26 December 2005 - Monday

Liberty and individuality

Isaiah Berlin:

In so far as I live in society, everything that I do inevitably affects, and is affected by, what others do. Even Mill's strenuous effort to mark the distinction between the spheres of private and social life breaks down under examination. Virtually all of Mill's critics have pointed out that everything that I do may have results which will harm other human beings. Moreover, I am a social being in a deeper sense than that of interaction with others. For am I not what I am, to some degree, in virtue of what others think and feel me to be? When I ask myself what I am, and answer: an Englishman, a Chinese, a merchant, a man of no importance, a millionaire, a convict -- I find upon analysis that to possess these attributes entails being recognised as belonging to a particular group or class by other persons in my society, and that this recognition is part of the meaning of most of the terms that denote some of my most personal and permanent characteristics. I am not disembodied reason. Nor am I Robinson Crusoe, alone upon his island. It is not only that my material life depends upon interaction with other men, or that I am what I am as a result of social forces, but that some, perhaps all, of my ideas about myself, in particular my sense of my own moral and social identity, are intelligible only in terms of the social network in which I am (the metaphor must not be pressed too far) an element.

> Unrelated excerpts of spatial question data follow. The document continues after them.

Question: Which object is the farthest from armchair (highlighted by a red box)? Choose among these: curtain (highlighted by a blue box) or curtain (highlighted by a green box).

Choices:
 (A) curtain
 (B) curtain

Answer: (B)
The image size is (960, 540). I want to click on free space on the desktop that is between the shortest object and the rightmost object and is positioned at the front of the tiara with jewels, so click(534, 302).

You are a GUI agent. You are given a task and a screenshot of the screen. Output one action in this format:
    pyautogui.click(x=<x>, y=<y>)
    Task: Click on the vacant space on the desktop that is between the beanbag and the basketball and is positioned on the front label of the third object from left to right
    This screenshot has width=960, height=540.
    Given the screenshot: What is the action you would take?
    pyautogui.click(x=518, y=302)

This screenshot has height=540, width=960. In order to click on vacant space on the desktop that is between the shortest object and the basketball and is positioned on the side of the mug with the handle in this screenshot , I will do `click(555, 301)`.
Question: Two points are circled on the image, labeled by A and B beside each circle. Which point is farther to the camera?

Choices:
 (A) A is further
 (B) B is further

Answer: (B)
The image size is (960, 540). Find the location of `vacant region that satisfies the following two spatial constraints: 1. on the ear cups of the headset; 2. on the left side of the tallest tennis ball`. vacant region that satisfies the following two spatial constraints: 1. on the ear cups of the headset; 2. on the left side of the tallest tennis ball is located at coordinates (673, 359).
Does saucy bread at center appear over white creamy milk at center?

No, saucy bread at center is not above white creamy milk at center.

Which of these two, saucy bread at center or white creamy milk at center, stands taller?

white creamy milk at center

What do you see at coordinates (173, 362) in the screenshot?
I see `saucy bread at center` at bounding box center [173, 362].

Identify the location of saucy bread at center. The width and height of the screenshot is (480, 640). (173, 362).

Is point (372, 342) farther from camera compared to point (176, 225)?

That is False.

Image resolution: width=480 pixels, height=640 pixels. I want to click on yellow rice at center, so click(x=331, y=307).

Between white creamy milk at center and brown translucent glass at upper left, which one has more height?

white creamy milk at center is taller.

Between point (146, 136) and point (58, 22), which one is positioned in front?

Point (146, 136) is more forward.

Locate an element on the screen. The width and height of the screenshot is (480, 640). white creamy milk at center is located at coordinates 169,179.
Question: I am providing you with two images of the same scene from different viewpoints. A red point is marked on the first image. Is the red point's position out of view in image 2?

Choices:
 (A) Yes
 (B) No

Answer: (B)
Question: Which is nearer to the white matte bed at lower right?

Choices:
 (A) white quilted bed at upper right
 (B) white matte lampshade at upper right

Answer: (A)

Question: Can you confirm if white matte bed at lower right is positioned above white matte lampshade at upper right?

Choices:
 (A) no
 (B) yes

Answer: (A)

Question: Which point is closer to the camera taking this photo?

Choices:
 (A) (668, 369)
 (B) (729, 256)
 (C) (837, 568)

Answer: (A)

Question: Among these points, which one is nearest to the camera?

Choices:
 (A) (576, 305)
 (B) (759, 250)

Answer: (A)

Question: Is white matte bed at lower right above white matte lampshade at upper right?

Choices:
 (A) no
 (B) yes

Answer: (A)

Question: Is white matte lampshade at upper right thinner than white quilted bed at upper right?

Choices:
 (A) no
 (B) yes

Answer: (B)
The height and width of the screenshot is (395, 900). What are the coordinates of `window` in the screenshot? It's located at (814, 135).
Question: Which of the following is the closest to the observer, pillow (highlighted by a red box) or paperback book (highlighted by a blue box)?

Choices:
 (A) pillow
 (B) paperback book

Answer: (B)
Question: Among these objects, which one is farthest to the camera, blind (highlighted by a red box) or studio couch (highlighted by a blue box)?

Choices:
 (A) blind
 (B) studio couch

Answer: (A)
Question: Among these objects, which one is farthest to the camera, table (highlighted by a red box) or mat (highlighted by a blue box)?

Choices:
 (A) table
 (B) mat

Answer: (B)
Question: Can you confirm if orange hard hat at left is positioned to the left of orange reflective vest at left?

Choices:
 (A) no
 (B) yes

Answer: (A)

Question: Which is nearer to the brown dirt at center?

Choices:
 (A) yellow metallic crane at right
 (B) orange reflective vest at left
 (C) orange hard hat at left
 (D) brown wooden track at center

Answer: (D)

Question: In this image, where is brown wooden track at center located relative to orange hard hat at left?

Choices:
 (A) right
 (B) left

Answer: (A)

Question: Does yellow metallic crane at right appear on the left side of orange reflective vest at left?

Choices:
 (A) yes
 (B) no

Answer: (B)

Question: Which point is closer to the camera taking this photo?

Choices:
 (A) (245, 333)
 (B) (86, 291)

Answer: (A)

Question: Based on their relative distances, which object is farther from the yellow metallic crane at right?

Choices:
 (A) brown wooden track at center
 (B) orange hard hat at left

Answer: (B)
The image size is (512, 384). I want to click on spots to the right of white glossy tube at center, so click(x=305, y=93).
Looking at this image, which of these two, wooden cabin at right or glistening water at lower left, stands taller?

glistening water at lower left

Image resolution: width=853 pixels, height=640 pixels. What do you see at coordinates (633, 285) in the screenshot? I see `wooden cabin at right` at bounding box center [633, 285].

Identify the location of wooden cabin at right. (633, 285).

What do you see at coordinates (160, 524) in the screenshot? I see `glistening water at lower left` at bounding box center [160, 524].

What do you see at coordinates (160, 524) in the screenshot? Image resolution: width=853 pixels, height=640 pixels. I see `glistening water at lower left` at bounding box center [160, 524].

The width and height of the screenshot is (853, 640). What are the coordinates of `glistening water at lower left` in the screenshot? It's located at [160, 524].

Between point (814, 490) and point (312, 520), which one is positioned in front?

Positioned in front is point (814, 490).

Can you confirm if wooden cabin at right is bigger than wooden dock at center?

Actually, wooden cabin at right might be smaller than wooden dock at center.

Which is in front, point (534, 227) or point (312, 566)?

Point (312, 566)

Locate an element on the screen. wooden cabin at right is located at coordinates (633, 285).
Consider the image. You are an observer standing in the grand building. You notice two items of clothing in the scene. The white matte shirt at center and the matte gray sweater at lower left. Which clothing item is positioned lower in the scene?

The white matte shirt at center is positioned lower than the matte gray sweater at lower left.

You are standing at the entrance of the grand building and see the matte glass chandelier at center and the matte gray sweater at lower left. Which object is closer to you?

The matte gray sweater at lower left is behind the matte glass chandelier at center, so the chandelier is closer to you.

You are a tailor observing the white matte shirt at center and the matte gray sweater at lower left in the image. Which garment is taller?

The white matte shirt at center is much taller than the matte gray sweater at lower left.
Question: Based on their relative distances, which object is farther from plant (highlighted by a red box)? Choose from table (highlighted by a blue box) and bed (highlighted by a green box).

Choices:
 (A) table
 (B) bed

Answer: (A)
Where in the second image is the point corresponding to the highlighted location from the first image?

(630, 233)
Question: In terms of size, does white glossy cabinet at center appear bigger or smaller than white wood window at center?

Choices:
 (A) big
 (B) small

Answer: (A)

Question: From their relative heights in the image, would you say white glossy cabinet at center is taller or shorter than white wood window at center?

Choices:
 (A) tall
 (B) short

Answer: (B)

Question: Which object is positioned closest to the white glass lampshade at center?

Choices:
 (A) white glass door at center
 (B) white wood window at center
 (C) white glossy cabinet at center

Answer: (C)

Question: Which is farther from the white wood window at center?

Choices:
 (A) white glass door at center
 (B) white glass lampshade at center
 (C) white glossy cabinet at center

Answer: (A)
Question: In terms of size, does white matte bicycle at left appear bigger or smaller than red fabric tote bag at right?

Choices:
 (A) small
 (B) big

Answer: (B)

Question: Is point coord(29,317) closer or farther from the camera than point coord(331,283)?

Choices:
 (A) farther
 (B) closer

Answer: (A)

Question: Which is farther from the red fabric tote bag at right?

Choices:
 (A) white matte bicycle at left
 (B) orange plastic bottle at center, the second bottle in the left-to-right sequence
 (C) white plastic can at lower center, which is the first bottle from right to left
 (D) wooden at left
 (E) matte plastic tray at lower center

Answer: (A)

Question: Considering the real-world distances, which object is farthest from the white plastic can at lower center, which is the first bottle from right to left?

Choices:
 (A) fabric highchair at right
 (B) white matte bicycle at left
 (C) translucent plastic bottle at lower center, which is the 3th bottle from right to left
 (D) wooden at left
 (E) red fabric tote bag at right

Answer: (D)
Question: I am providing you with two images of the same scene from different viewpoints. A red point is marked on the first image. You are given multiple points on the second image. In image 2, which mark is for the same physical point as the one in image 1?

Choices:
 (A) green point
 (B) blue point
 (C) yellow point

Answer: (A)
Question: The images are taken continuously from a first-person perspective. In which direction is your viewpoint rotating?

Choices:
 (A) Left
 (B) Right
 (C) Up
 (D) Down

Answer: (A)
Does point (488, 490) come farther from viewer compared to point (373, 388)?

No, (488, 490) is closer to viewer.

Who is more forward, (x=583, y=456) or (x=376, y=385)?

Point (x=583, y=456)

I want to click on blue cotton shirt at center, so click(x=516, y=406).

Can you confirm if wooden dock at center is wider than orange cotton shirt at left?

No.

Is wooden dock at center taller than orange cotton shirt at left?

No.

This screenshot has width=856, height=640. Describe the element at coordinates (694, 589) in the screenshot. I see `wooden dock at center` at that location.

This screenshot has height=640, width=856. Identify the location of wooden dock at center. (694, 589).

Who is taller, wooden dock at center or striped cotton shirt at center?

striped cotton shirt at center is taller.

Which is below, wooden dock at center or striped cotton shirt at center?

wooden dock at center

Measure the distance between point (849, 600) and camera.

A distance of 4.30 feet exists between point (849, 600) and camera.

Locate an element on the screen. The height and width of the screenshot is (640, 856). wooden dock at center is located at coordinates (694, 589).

The lack of freedom about which men or groups complain amounts, as often as not, to the lack of proper recognition. I may be seeking not for what Mill would wish me to seek, namely security from coercion, arbitrary arrest, tyranny, deprivation of certain opportunities of action, or for room within which I am legally accountable to no one for my movements. Equally, I may not be seeking for a rational plan of social life, or the self-perfection of a dispassionate sage. What I may seek to avoid is simply being ignored, or patronised, or despised, or being taken too much for granted -- in short, not being treated as an individual, having my uniqueness insufficiently recognised, being classed as a member of some featureless amalgam, a statistical unit without identifiable, specifically human features and purposes of my own. This is the degradation that I am fighting against -- I am not seeking equality of legal rights, nor liberty to do as I wish (although I may want these too), but a condition in which I can feel that I am, because I am taken to be, a responsible agent, whose will is taken into consideration because I am entitled to, even if I am attacked and persecuted for being what I am or choosing as I do.

...

And what is true of the individual is true of groups, social, political, economic, religious, that is, of men conscious of needs and purposes which they have as members of such groups.

-- "Two Concepts of Liberty" (1958). Liberty, ed. Henry Hardy. Oxford, 2002. 201-202.

This is why, as much as I loathe nationalism in most of its forms, I respect its power to inspire. It is one of the reasons I am skeptical of the current foreign policies of the American right. In my opinion, they often fail to respect the moral power held by alternative visions of human freedom. In other words, we sometimes should believe people (though not their governments) when they say that they want independence from us even at the price of less liberty at home. Slaves are perfectly capable of being nationalists.